Seasons
- ← 19811983 →

= 1982 Speedway World Pairs Championship =

13th edition of the World motorcycle speedway Pairs Championship

The 1982 Speedway World Pairs Championship was the thirteenth FIM Speedway World Pairs Championship. The final took place in Sydney, Australia, at the Liverpool City Raceway.

The championship was won by Dennis Sigalos and Bobby Schwartz of the United States, who were undefeated on the night. Peter Collins and Kenny Carter of England finished second, with Hans Nielsen and Ole Olsen of Denmark third. As the host nation, Australia was seeded directly to the Final and were represented by Australian Champion Billy Sanders and Australian championship runner up Gary Guglielmi, both Sydney based riders who were riding on their home track. Australia finished in a disappointing fourth place.

• **GIVEN INFORMATION**
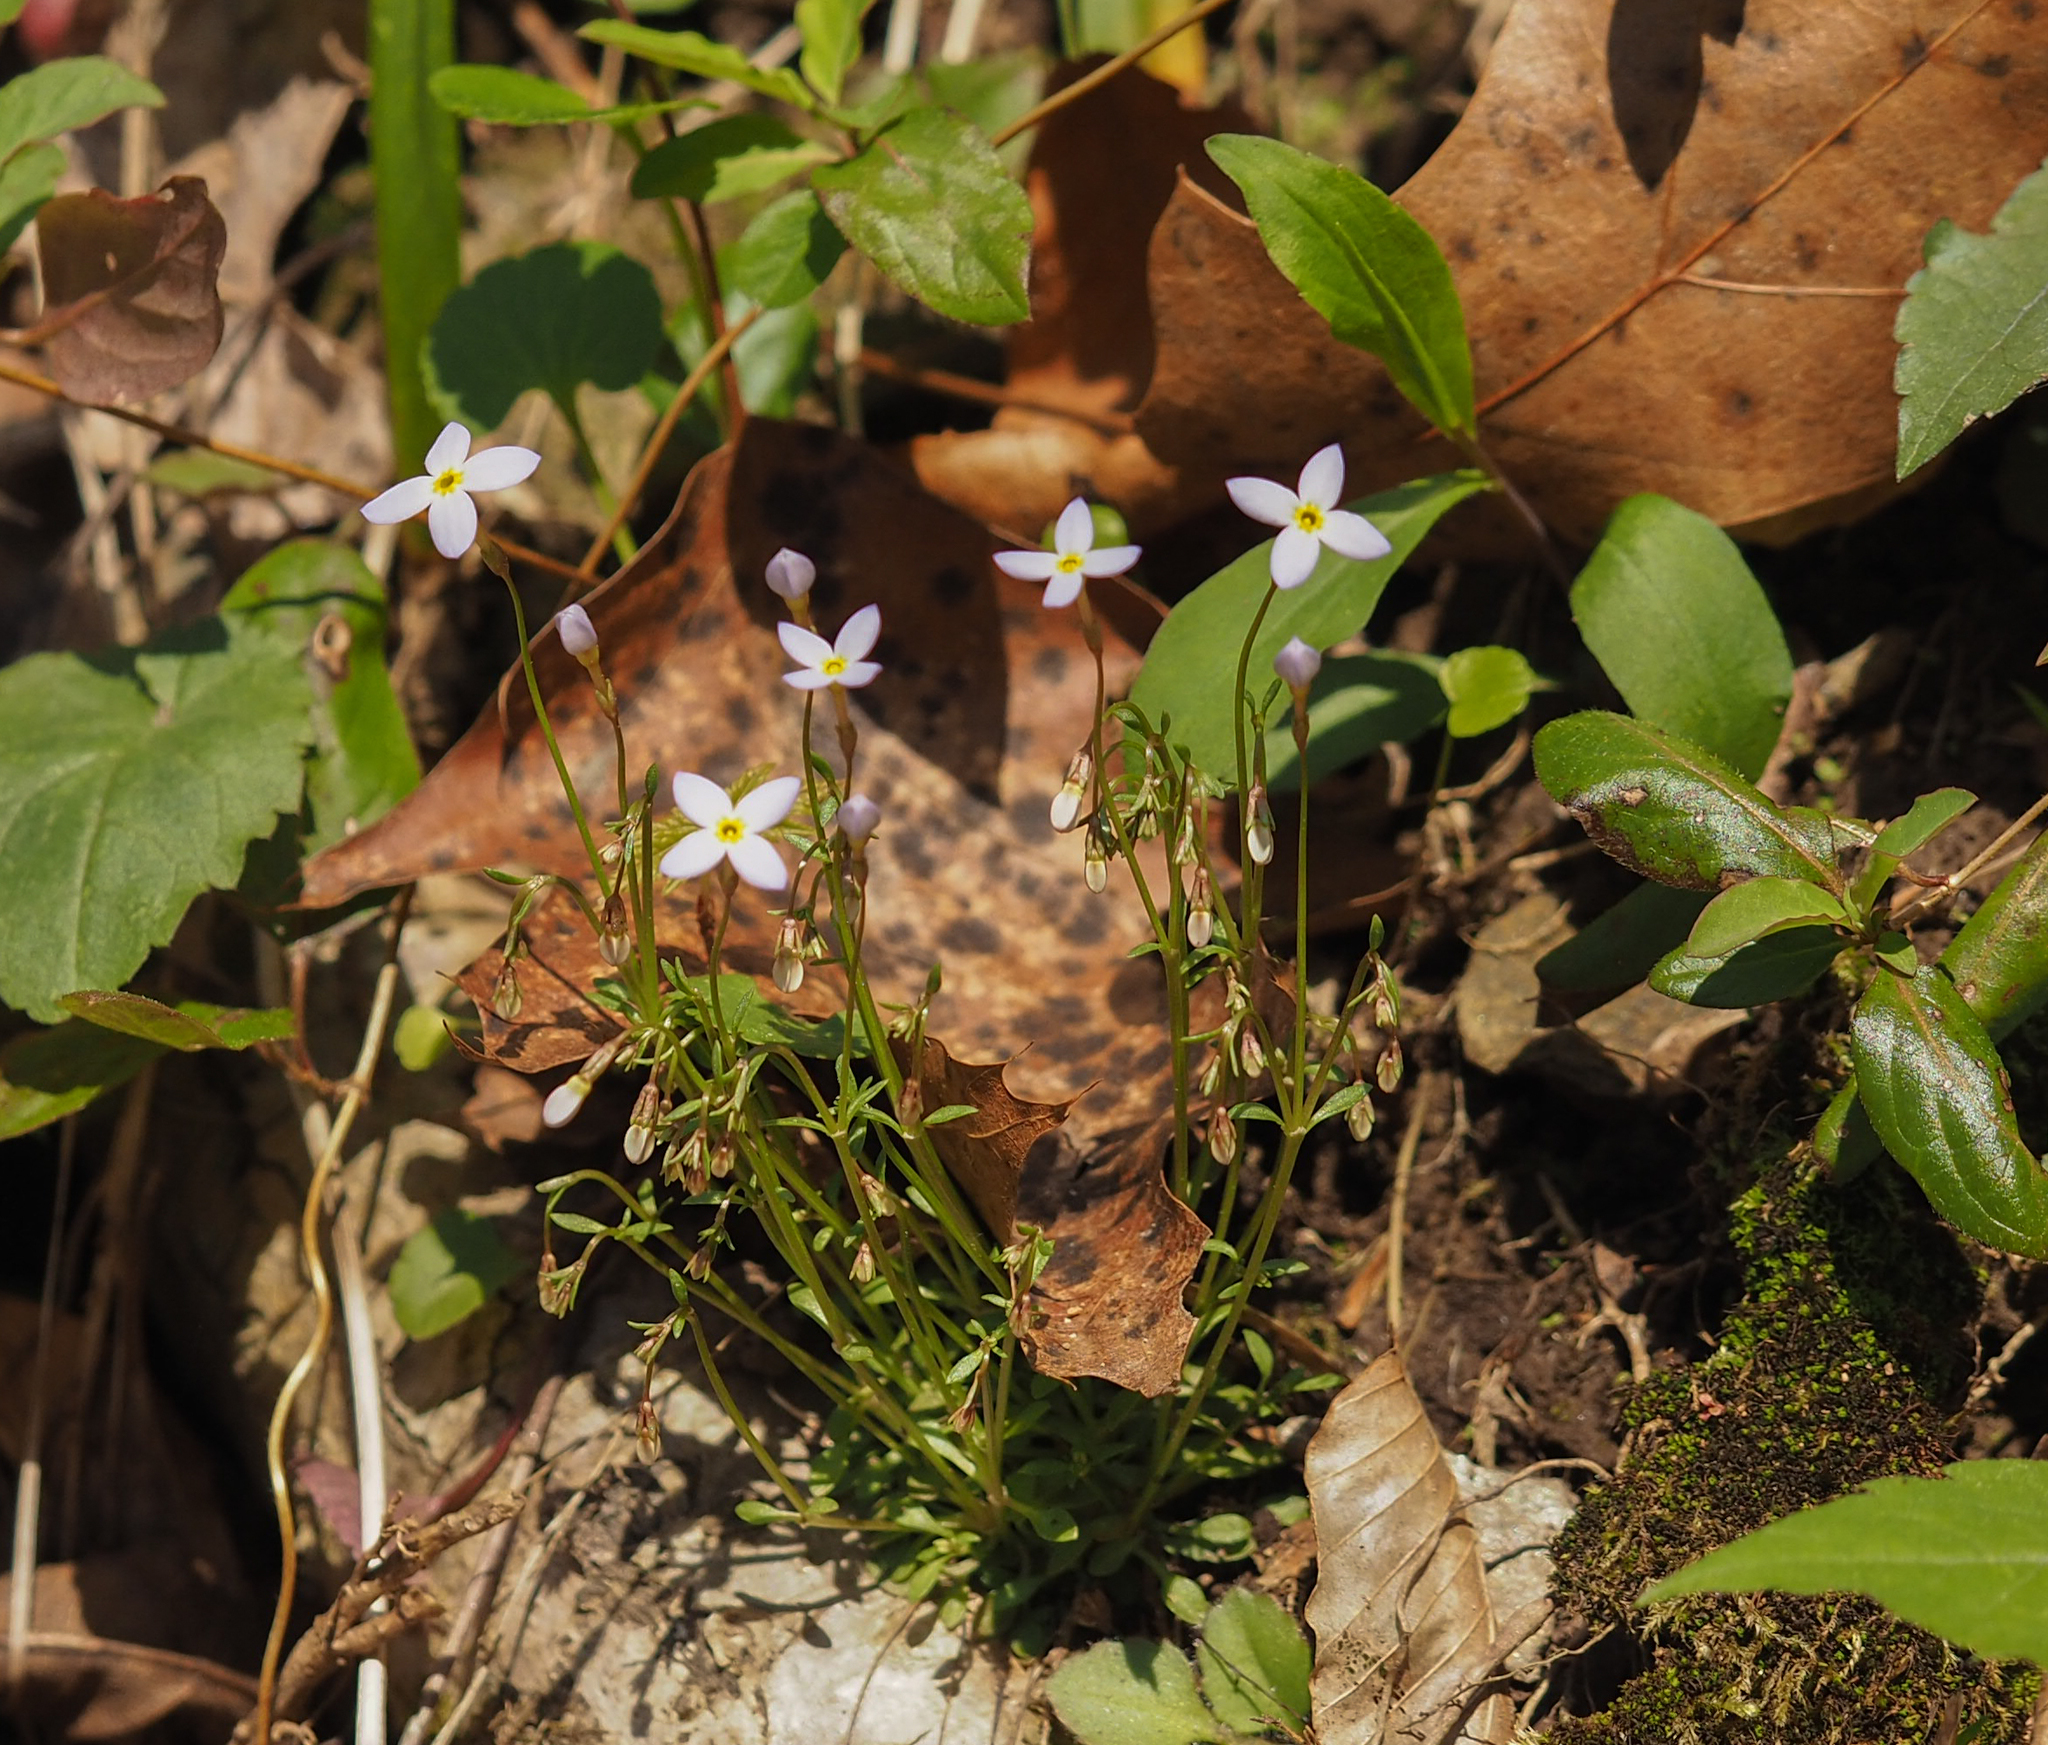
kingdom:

• **TASKS AND EXERCISES**
a) According to the speedway championship text, at which venue was the final held?
b) Reproduce the part of the speedway championship text that begins at the words "13th edition of" and ends after the words "Liverpool City Raceway.".

• **PER-TASK ANSWERS**
a) The Liverpool City Raceway in Sydney, Australia.

b)
13th edition of the World motorcycle speedway Pairs Championship

The 1982 Speedway World Pairs Championship was the thirteenth FIM Speedway World Pairs Championship. The final took place in Sydney, Australia, at the Liverpool City Raceway.